Records from a dataset
--- START ---

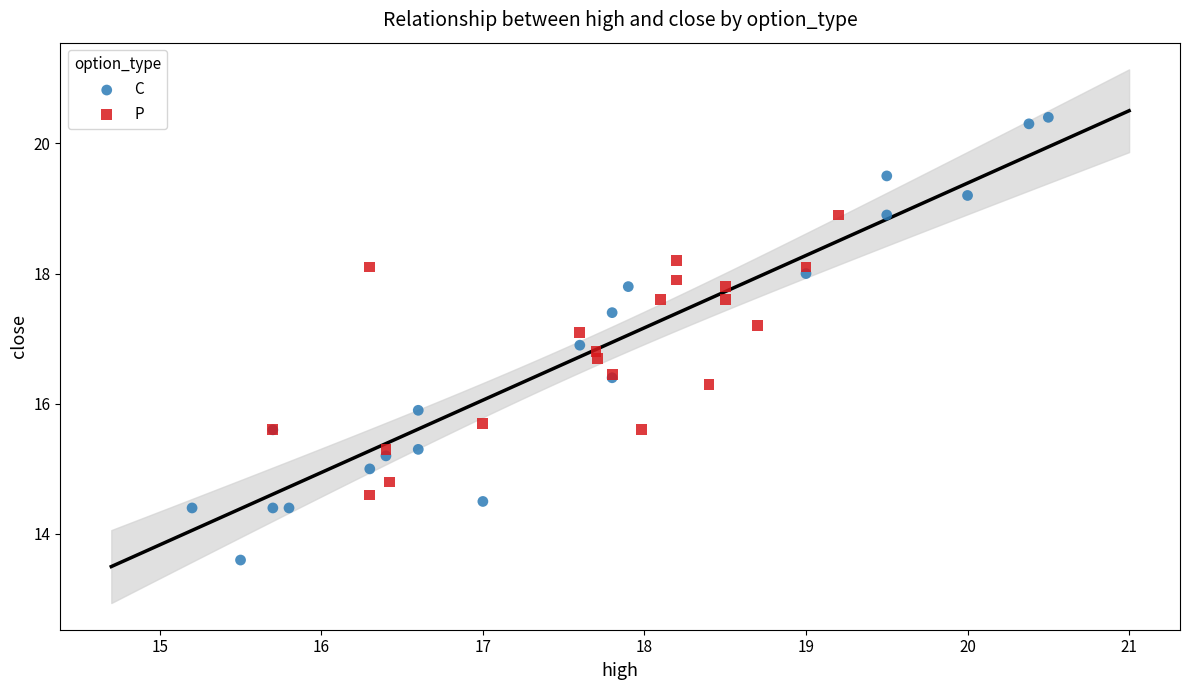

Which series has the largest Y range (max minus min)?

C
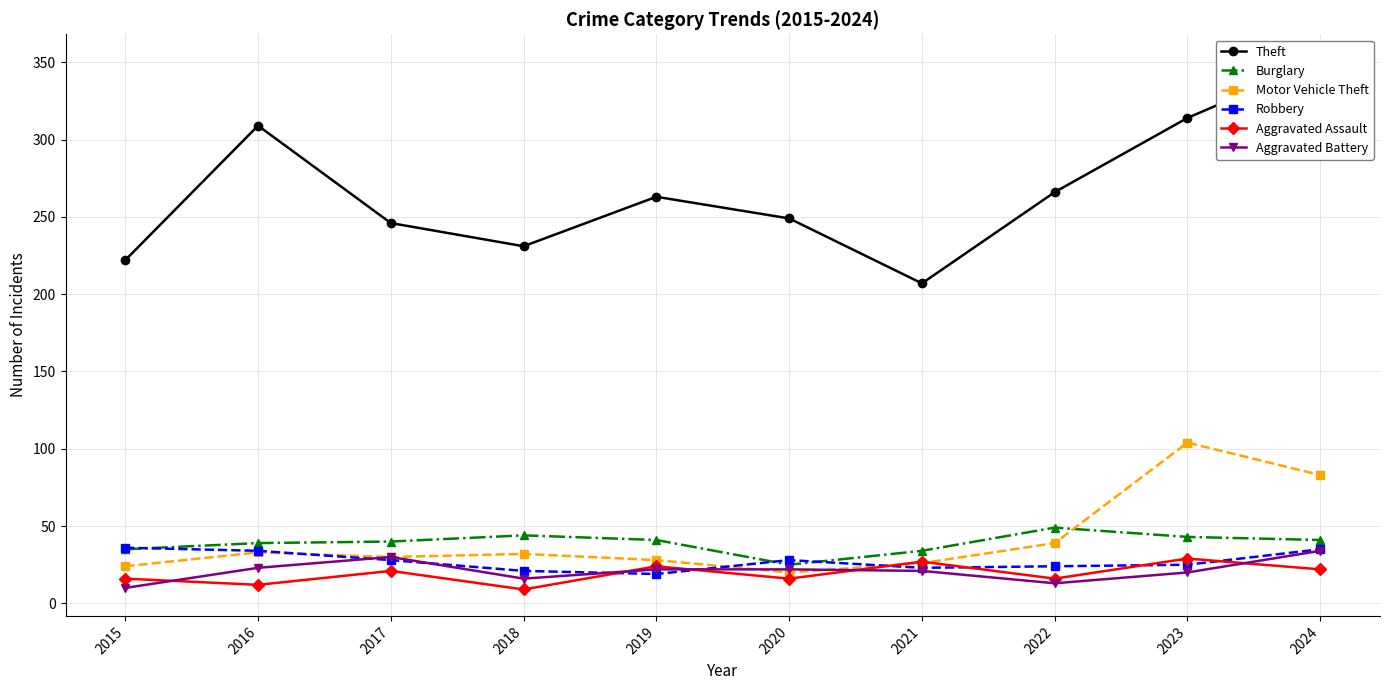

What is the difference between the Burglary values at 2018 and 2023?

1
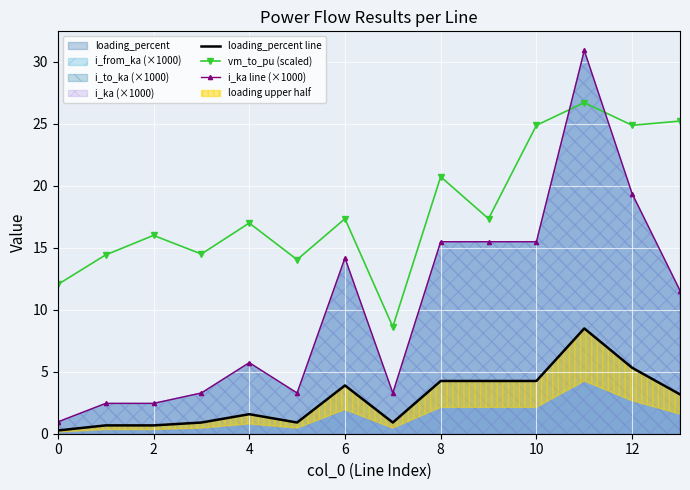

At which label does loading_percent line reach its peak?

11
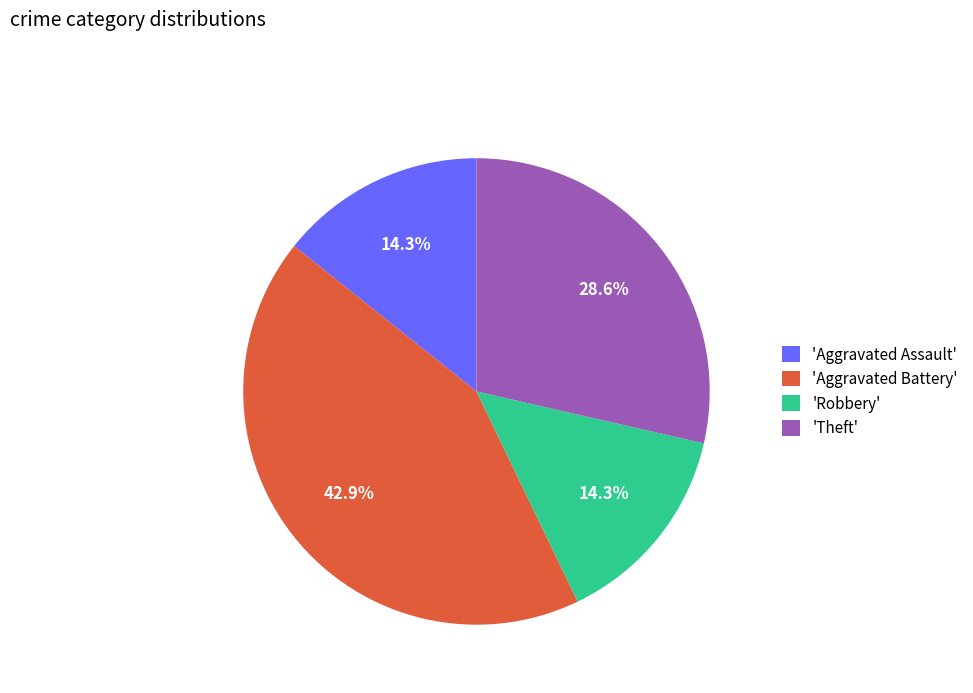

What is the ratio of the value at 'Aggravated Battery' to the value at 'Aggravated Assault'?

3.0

--- END ---
--- START ---

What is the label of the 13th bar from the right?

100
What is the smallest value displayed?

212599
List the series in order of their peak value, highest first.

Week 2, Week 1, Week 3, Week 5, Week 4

--- END ---

▶ About this exercise
Begin at the line that has "What is the label" and stop after the line that has "Week 2, Week 1, Week 3, Week 5, Week 4". Edit these lines of data by replacing "bar" with "column", leaving everything else unchanged.

▶ Exercise result
What is the label of the 13th column from the right?

100
What is the smallest value displayed?

212599
List the series in order of their peak value, highest first.

Week 2, Week 1, Week 3, Week 5, Week 4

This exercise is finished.